Take the line that contains "Enfin, pour garder" and all lines after it, up to and including the last line of the data, and write them out exactly; nothing else belongs in the answer.

....

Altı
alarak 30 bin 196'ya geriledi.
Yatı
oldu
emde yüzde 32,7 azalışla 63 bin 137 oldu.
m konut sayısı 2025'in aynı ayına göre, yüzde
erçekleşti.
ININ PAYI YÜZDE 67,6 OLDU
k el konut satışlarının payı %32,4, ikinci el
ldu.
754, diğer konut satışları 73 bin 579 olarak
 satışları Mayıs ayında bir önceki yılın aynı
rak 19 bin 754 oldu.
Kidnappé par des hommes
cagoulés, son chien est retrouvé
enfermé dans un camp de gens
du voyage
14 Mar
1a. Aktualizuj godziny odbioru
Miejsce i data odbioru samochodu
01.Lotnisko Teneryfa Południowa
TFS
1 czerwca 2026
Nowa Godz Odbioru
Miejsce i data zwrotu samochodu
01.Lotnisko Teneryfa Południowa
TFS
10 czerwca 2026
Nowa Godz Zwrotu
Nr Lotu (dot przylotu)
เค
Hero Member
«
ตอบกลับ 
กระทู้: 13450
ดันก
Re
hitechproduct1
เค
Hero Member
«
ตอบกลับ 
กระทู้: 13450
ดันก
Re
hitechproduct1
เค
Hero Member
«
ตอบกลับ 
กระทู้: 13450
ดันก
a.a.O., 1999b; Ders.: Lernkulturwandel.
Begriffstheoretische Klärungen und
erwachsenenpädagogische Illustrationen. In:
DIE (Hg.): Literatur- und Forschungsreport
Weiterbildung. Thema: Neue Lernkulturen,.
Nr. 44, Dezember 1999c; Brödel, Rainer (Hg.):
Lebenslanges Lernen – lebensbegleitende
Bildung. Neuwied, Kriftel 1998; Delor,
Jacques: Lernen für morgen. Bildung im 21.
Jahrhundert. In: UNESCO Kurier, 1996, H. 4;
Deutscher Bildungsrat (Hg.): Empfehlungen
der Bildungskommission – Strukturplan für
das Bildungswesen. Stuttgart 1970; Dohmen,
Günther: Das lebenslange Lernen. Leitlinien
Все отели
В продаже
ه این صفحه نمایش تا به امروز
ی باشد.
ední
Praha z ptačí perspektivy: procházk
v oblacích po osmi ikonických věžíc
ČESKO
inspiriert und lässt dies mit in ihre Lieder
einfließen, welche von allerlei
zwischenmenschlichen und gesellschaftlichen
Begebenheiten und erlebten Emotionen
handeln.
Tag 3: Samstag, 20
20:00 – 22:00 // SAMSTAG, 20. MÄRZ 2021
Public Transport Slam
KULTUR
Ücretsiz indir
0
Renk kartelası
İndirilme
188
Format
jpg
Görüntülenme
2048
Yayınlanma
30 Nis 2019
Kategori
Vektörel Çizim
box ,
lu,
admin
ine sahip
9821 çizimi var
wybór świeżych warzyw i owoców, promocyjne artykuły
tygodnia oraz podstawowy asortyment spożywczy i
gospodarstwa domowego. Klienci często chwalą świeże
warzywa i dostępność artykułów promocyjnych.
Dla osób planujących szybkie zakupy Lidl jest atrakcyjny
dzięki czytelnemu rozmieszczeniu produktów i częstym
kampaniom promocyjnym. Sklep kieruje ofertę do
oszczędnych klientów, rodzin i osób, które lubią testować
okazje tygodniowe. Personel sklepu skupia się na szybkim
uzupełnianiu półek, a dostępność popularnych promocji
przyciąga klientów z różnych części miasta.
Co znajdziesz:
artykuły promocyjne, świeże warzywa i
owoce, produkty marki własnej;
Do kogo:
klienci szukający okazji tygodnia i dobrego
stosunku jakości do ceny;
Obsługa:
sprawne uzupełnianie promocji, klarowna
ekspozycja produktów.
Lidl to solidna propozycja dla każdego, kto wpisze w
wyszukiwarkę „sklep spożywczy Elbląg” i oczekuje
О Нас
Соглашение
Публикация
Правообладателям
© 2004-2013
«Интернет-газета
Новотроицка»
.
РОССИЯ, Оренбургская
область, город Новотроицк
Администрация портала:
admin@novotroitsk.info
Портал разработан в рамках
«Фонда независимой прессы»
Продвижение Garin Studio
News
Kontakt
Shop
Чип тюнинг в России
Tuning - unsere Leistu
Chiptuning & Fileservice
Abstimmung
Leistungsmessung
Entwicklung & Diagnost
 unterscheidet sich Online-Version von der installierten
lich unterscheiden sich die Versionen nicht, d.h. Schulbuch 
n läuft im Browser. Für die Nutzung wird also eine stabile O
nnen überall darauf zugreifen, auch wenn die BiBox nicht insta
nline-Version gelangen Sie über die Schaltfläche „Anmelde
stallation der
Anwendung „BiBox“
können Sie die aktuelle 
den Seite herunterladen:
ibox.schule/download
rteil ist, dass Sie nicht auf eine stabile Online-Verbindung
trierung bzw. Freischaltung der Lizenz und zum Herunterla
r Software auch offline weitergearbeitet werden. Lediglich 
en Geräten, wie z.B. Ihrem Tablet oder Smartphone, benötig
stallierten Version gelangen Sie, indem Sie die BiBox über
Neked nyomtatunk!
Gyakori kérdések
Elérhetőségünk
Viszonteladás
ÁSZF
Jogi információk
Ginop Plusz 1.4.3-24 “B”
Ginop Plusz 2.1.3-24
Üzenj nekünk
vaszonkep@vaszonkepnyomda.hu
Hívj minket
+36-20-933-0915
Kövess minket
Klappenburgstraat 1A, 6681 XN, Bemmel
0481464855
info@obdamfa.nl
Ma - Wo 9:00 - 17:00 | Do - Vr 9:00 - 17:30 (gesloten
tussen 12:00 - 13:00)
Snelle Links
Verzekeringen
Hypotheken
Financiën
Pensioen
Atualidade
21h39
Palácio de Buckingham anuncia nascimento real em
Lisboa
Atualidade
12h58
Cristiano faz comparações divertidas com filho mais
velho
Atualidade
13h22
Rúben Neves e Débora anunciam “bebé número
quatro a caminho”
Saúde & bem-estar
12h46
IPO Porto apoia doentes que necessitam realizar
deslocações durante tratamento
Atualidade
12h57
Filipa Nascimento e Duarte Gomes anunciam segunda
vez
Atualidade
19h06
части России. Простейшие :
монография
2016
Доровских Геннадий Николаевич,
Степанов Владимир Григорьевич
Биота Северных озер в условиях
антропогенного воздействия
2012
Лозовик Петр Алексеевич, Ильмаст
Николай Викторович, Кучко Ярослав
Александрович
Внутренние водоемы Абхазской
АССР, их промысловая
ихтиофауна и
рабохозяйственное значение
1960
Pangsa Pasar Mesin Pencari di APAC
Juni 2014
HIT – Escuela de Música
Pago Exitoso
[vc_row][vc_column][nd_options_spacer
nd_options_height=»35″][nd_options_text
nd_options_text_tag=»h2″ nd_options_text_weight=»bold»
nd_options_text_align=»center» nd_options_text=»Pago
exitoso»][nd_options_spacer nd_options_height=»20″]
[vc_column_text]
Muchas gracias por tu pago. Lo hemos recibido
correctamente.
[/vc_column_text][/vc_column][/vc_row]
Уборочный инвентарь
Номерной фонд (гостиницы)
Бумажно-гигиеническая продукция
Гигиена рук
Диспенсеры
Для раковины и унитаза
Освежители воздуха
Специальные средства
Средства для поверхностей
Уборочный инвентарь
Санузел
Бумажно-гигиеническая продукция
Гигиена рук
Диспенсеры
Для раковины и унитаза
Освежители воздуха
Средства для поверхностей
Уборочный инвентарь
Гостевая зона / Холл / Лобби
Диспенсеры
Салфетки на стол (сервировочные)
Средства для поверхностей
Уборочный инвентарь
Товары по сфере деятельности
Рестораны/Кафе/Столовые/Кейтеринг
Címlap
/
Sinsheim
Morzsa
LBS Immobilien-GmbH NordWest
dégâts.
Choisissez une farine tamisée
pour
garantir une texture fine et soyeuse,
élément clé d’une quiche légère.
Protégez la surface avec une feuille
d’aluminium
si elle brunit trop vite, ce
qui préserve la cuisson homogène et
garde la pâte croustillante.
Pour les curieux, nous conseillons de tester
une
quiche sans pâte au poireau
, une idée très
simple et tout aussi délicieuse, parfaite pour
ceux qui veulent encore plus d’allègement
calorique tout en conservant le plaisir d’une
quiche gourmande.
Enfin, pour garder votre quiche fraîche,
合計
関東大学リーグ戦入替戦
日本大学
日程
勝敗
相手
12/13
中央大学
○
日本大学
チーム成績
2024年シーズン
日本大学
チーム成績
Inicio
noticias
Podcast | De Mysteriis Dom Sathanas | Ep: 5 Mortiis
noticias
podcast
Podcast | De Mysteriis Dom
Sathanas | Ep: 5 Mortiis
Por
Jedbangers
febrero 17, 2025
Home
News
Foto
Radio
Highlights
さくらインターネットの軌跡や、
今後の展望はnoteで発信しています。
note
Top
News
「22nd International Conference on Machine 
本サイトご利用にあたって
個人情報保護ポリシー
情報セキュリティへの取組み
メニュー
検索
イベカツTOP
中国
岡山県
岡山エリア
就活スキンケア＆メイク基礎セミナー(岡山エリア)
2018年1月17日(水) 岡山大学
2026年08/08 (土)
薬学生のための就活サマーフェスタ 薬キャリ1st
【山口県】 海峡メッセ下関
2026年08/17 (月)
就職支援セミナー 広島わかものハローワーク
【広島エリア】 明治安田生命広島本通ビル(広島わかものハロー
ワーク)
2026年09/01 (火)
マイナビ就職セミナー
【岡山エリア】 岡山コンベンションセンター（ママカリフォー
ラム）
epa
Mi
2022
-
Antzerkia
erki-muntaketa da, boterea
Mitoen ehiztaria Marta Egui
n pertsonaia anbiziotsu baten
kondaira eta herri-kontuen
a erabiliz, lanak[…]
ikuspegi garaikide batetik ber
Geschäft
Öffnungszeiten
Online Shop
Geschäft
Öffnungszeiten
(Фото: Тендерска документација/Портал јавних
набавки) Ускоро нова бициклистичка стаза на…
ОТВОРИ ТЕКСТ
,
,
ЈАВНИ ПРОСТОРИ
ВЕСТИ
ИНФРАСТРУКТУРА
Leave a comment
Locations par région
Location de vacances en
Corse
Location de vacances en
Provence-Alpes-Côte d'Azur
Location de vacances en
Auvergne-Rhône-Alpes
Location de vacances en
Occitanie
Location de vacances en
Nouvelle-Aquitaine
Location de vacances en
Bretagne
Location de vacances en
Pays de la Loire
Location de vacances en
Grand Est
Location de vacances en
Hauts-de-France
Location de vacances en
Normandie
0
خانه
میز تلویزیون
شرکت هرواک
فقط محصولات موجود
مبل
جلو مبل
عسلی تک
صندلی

....

Solution to this exercise:
Enfin, pour garder votre quiche fraîche,
合計
関東大学リーグ戦入替戦
日本大学
日程
勝敗
相手
12/13
中央大学
○
日本大学
チーム成績
2024年シーズン
日本大学
チーム成績
Inicio
noticias
Podcast | De Mysteriis Dom Sathanas | Ep: 5 Mortiis
noticias
podcast
Podcast | De Mysteriis Dom
Sathanas | Ep: 5 Mortiis
Por
Jedbangers
febrero 17, 2025
Home
News
Foto
Radio
Highlights
さくらインターネットの軌跡や、
今後の展望はnoteで発信しています。
note
Top
News
「22nd International Conference on Machine 
本サイトご利用にあたって
個人情報保護ポリシー
情報セキュリティへの取組み
メニュー
検索
イベカツTOP
中国
岡山県
岡山エリア
就活スキンケア＆メイク基礎セミナー(岡山エリア)
2018年1月17日(水) 岡山大学
2026年08/08 (土)
薬学生のための就活サマーフェスタ 薬キャリ1st
【山口県】 海峡メッセ下関
2026年08/17 (月)
就職支援セミナー 広島わかものハローワーク
【広島エリア】 明治安田生命広島本通ビル(広島わかものハロー
ワーク)
2026年09/01 (火)
マイナビ就職セミナー
【岡山エリア】 岡山コンベンションセンター（ママカリフォー
ラム）
epa
Mi
2022
-
Antzerkia
erki-muntaketa da, boterea
Mitoen ehiztaria Marta Egui
n pertsonaia anbiziotsu baten
kondaira eta herri-kontuen
a erabiliz, lanak[…]
ikuspegi garaikide batetik ber
Geschäft
Öffnungszeiten
Online Shop
Geschäft
Öffnungszeiten
(Фото: Тендерска документација/Портал јавних
набавки) Ускоро нова бициклистичка стаза на…
ОТВОРИ ТЕКСТ
,
,
ЈАВНИ ПРОСТОРИ
ВЕСТИ
ИНФРАСТРУКТУРА
Leave a comment
Locations par région
Location de vacances en
Corse
Location de vacances en
Provence-Alpes-Côte d'Azur
Location de vacances en
Auvergne-Rhône-Alpes
Location de vacances en
Occitanie
Location de vacances en
Nouvelle-Aquitaine
Location de vacances en
Bretagne
Location de vacances en
Pays de la Loire
Location de vacances en
Grand Est
Location de vacances en
Hauts-de-France
Location de vacances en
Normandie
0
خانه
میز تلویزیون
شرکت هرواک
فقط محصولات موجود
مبل
جلو مبل
عسلی تک
صندلی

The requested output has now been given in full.